Maybe you should sit down and talk to your boyfriend about your role in the home, and how it's not fair to you to have to act one way when his kids aren't there and another way when they are there. It's not normal to show absolutely no affection in your own home even if his kids are there...that's living like roommates instead of a couple. I'm not saying go overboard with it, but you know what I'm getting at. The behaviors aren't going to change if you can't talk to him about how you feel, and if he won't sit his girls down and talk to them. It's not going to mean jack coming from you...he needs to do it. (hope this helps and good luck)

stepmom008's picture

This is definitely a case where your BF needs to step up to the plate and parent. If you're going to be their stepmother, you have rights too. You have the right to be respected in your own home, your daughter has the right to see her mother treated with fairness. Your BF has the responsibility to do as much as he can to undo what their mother has done to turn them against you. It's his responsibility to ensure that they respect and obey you - they don't have to like you but they have to respect you as a part of theirs and their father's lives. I agree that you should think about sitting down with him and setting some very clear boundaries.

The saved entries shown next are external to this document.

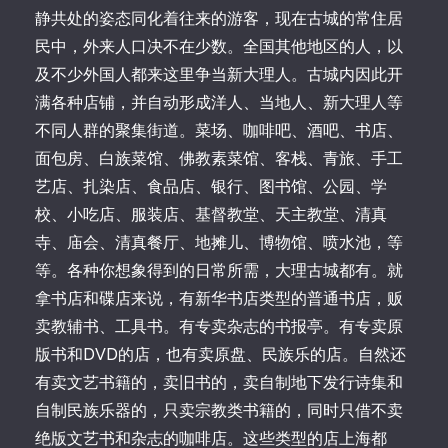
静共处的姿态同化着往来的游客，现在古城的常住居
民中，外来人口决不在少数。全国其他地区的人，以
及不少外国人都来这里争当新大理人。古城内因此开
满各种店铺，并自动形成洋人、当地人、新大理人等
不同人群的聚集街道。菜场、咖啡吧、酒吧、书店、
面包房、白族菜馆、佛教素菜馆、客栈、青旅、手工
艺店、扎染店、食品店、银行、图书馆、公园、学
校、小吃店、服装店、基督教堂、天主教堂、清真
寺、庙会、清真餐厅、地摊儿、博物馆、喷水池，等
等。各种你想象得到的日常所需，大理古城都有。就
拿书店和碟店来说，有新华书店类型的普通书店，贩
卖教辅书、工具书。有专卖杂志的书报亭。有专卖原
版书和DVD的店，也有卖原盘、民族乐的店。自然还
有卖文艺书籍的，卖旧书的，卖自制地下发行诗集和
自制民族乐器的，只卖宗教类书籍的，同时只借不卖
绝版文艺书和杂志的咖啡店。这些类型的店上海都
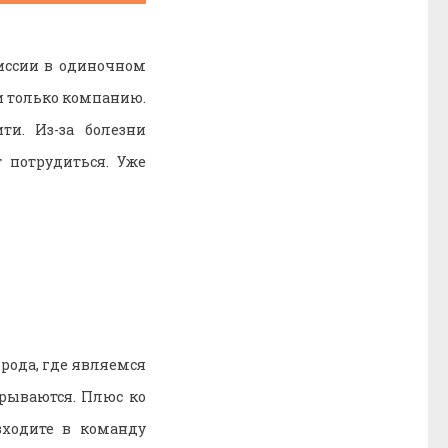
иссии в одиночном
и только компанию.
ти. Из-за болезни
 потрудиться. Уже
рода, где являемся
рываются. Плюс ко
ходите в команду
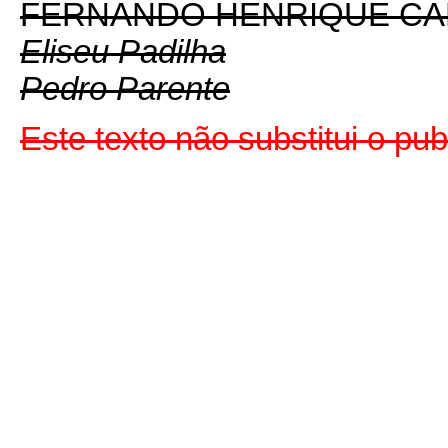
FERNANDO HENRIQUE C
Eliseu Padilha
Pedro Parente
Este texto não substitui o p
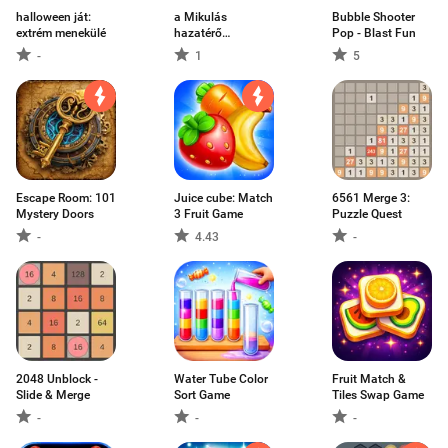
halloween ját:
a Mikulás
Bubble Shooter
extrém menekülé
hazatérő
Pop - Blast Fun
menekülése
-
1
5
Escape Room: 101
Juice cube: Match
6561 Merge 3:
Mystery Doors
3 Fruit Game
Puzzle Quest
-
4.43
-
2048 Unblock -
Water Tube Color
Fruit Match &
Slide & Merge
Sort Game
Tiles Swap Game
-
-
-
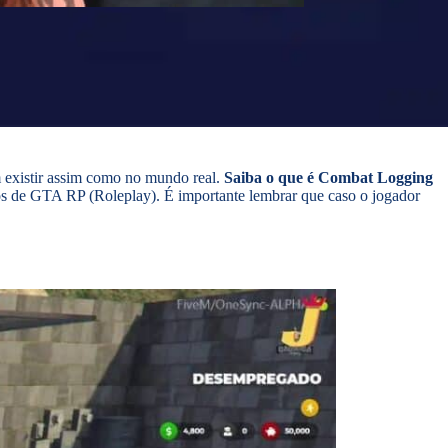
m existir assim como no mundo real.
Saiba o que é Combat Logging
rios de GTA RP (Roleplay). É importante lembrar que caso o jogador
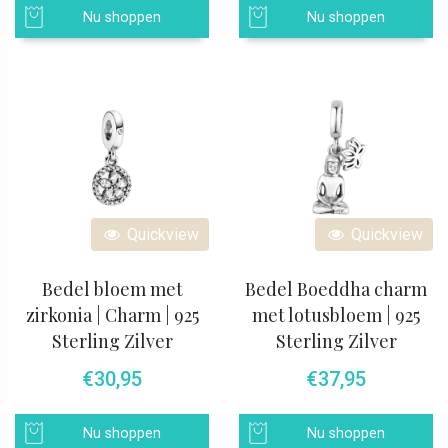
Nu shoppen
Nu shoppen
Quickview
Quickview
Bedel bloem met
Bedel Boeddha charm
zirkonia | Charm | 925
met lotusbloem | 925
Sterling Zilver
Sterling Zilver
€
30,95
€
37,95
Nu shoppen
Nu shoppen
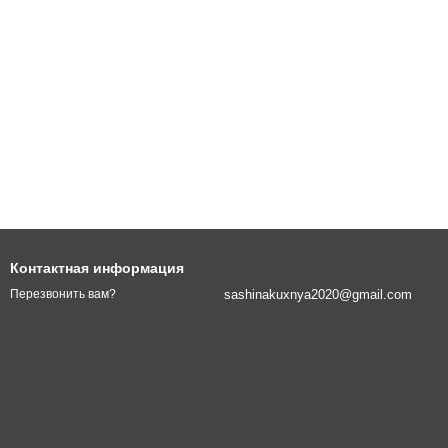
Контактная информация
sashinakuxnya2020@gmail.com
Перезвонить вам?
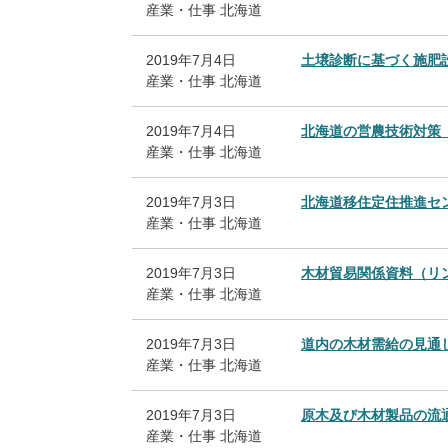
産業・仕事
北海道
2019年7月4日
土壌診断に基づく施肥
産業・仕事
北海道
2019年7月4日
北海道の営農技術対策
産業・仕事
北海道
2019年7月3日
北海道移住定住推進セ
産業・仕事
北海道
2019年7月3日
木材貿易関係資料（リ
産業・仕事
北海道
2019年7月3日
道内の木材需給の見通
産業・仕事
北海道
2019年7月3日
原木及び木材製品の流
産業・仕事
北海道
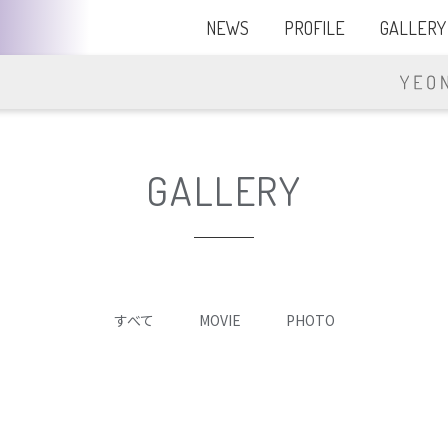
NEWS
PROFILE
GALLERY
GALLERY
すべて
MOVIE
PHOTO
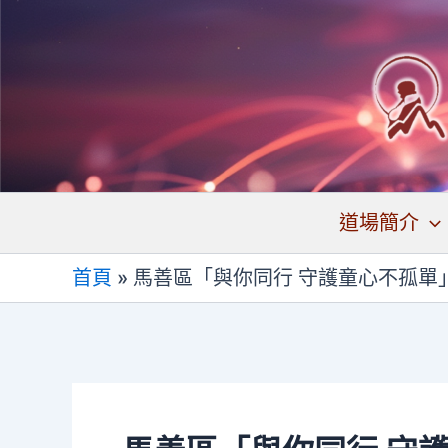
跳
至
主
要
內
容
道場簡介
首頁
»
馬善區「與你同行 守護童心不孤單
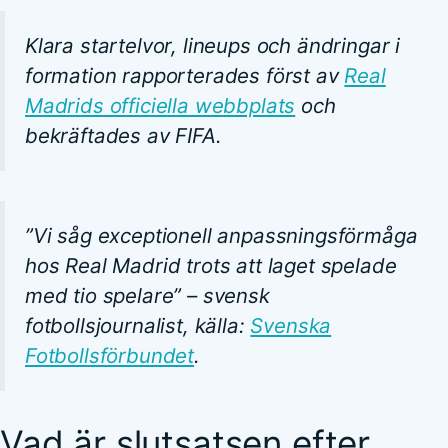
Klara startelvor, lineups och ändringar i
formation rapporterades först av
Real
Madrids officiella webbplats
och
bekräftades av FIFA.
”Vi såg exceptionell anpassningsförmåga
hos Real Madrid trots att laget spelade
med tio spelare” – svensk
fotbollsjournalist, källa:
Svenska
Fotbollsförbundet
.
Vad är slutsatsen efter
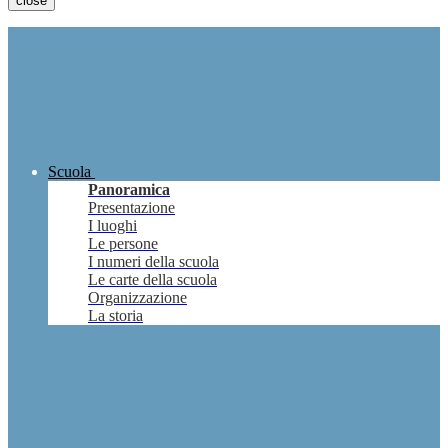
close
Scuola
Panoramica
Presentazione
I luoghi
Le persone
I numeri della scuola
Le carte della scuola
Organizzazione
La storia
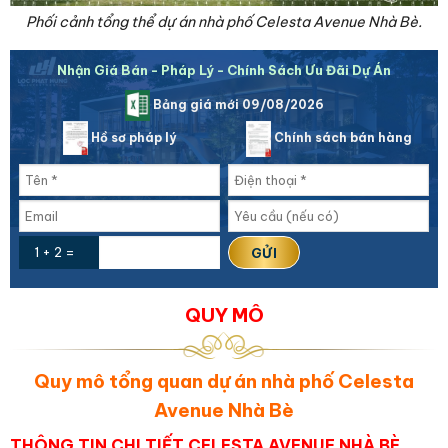
Phối cảnh tổng thể dự án nhà phố Celesta Avenue Nhà Bè.
Nhận Giá Bán - Pháp Lý - Chính Sách Ưu Đãi Dự Án
Bảng giá mới 09/08/2026
Hồ sơ pháp lý
Chính sách bán hàng
1 + 2 =
QUY MÔ
Quy mô tổng quan dự án nhà phố Celesta
Avenue Nhà Bè
THÔNG TIN CHI TIẾT CELESTA AVENUE NHÀ BÈ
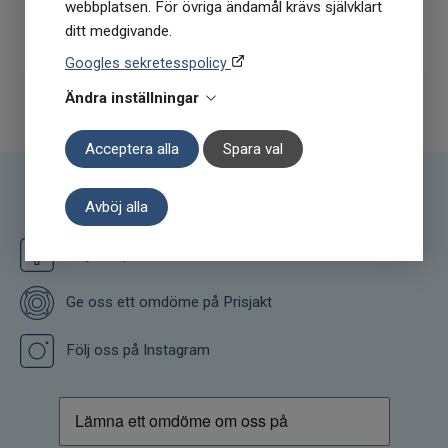
webbplatsen. För övriga ändamål krävs självklart
Prenumerera
ditt medgivande.
Googles sekretesspolicy
Ändra inställningar
Acceptera alla
Spara val
Följ oss
Avböj alla
Följ oss på Facebook
Ge oss ett omdöme på Prisjakt
Följ oss på Instagram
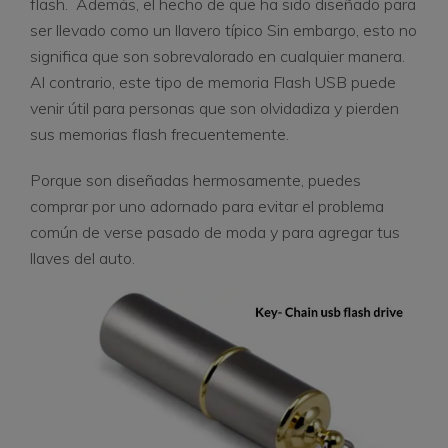
flash. Además, el hecho de que ha sido diseñado para
ser llevado como un llavero típico Sin embargo, esto no
significa que son sobrevalorado en cualquier manera.
Al contrario, este tipo de memoria Flash USB puede
venir útil para personas que son olvidadiza y pierden
sus memorias flash frecuentemente.
Porque son diseñadas hermosamente, puedes
comprar por uno adornado para evitar el problema
común de verse pasado de moda y para agregar tus
llaves del auto.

"There are two things over which you have complete dominion, authority, and control over - your mind and your mouth".

angel eyes's picture

I can so identify with you...being a stepmom seems to be about taking on all the responsibilities, work, heartache etc of being a mother without any of the joy, none of the recognition, and probably a load more abuse. You also don't get to participate fully in the decisions which have an impact on you, so a lot of your control is taken away leaving you feeling helpless. I can't contemplate life without my fiance and the years ahead of building a life together, and I would never ever want to be the evil step mom who excludes the Skid and causes them emotional damage, but there are times when not only having his child, but having some other woman be able to dicatate on my life seems like a really tough job. All I can say is that at least for you it's only on weekends! As long as you stay calm and do your best I think it'll work out, and even though it's hard try to remember that children are only the product of the adults who raised them up until that point.